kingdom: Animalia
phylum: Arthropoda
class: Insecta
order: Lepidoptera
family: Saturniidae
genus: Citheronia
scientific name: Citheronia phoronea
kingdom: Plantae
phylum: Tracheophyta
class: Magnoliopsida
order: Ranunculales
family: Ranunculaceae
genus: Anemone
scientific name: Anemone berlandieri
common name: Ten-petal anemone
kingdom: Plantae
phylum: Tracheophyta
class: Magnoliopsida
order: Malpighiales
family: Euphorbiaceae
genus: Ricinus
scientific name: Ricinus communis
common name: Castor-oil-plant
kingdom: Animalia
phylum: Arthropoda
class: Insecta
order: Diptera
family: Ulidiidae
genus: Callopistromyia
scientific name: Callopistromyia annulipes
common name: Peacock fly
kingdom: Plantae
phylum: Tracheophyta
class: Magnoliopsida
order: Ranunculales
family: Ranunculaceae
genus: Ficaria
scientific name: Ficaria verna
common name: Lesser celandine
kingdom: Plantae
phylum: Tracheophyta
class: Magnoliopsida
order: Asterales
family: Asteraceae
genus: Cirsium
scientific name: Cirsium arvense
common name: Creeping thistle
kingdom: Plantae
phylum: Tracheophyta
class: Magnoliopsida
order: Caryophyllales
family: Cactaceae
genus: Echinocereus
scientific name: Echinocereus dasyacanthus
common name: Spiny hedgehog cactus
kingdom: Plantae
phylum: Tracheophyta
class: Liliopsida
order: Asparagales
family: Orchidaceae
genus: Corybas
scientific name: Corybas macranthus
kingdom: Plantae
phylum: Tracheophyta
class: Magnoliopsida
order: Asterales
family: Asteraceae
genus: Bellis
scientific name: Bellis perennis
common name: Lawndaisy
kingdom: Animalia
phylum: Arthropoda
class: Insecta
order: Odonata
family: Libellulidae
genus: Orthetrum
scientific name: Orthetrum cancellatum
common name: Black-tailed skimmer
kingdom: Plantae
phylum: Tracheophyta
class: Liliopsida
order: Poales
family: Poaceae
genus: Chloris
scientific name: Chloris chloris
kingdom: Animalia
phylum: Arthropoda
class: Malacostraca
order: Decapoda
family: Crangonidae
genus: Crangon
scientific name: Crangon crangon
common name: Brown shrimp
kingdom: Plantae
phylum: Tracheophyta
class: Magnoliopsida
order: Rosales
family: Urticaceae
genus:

* * * * * * *

* DO THIS *
Return every line of the material above, reproducing each one without alteration.

* FULL ANSWER *
kingdom: Animalia
phylum: Arthropoda
class: Insecta
order: Lepidoptera
family: Saturniidae
genus: Citheronia
scientific name: Citheronia phoronea
kingdom: Plantae
phylum: Tracheophyta
class: Magnoliopsida
order: Ranunculales
family: Ranunculaceae
genus: Anemone
scientific name: Anemone berlandieri
common name: Ten-petal anemone
kingdom: Plantae
phylum: Tracheophyta
class: Magnoliopsida
order: Malpighiales
family: Euphorbiaceae
genus: Ricinus
scientific name: Ricinus communis
common name: Castor-oil-plant
kingdom: Animalia
phylum: Arthropoda
class: Insecta
order: Diptera
family: Ulidiidae
genus: Callopistromyia
scientific name: Callopistromyia annulipes
common name: Peacock fly
kingdom: Plantae
phylum: Tracheophyta
class: Magnoliopsida
order: Ranunculales
family: Ranunculaceae
genus: Ficaria
scientific name: Ficaria verna
common name: Lesser celandine
kingdom: Plantae
phylum: Tracheophyta
class: Magnoliopsida
order: Asterales
family: Asteraceae
genus: Cirsium
scientific name: Cirsium arvense
common name: Creeping thistle
kingdom: Plantae
phylum: Tracheophyta
class: Magnoliopsida
order: Caryophyllales
family: Cactaceae
genus: Echinocereus
scientific name: Echinocereus dasyacanthus
common name: Spiny hedgehog cactus
kingdom: Plantae
phylum: Tracheophyta
class: Liliopsida
order: Asparagales
family: Orchidaceae
genus: Corybas
scientific name: Corybas macranthus
kingdom: Plantae
phylum: Tracheophyta
class: Magnoliopsida
order: Asterales
family: Asteraceae
genus: Bellis
scientific name: Bellis perennis
common name: Lawndaisy
kingdom: Animalia
phylum: Arthropoda
class: Insecta
order: Odonata
family: Libellulidae
genus: Orthetrum
scientific name: Orthetrum cancellatum
common name: Black-tailed skimmer
kingdom: Plantae
phylum: Tracheophyta
class: Liliopsida
order: Poales
family: Poaceae
genus: Chloris
scientific name: Chloris chloris
kingdom: Animalia
phylum: Arthropoda
class: Malacostraca
order: Decapoda
family: Crangonidae
genus: Crangon
scientific name: Crangon crangon
common name: Brown shrimp
kingdom: Plantae
phylum: Tracheophyta
class: Magnoliopsida
order: Rosales
family: Urticaceae
genus:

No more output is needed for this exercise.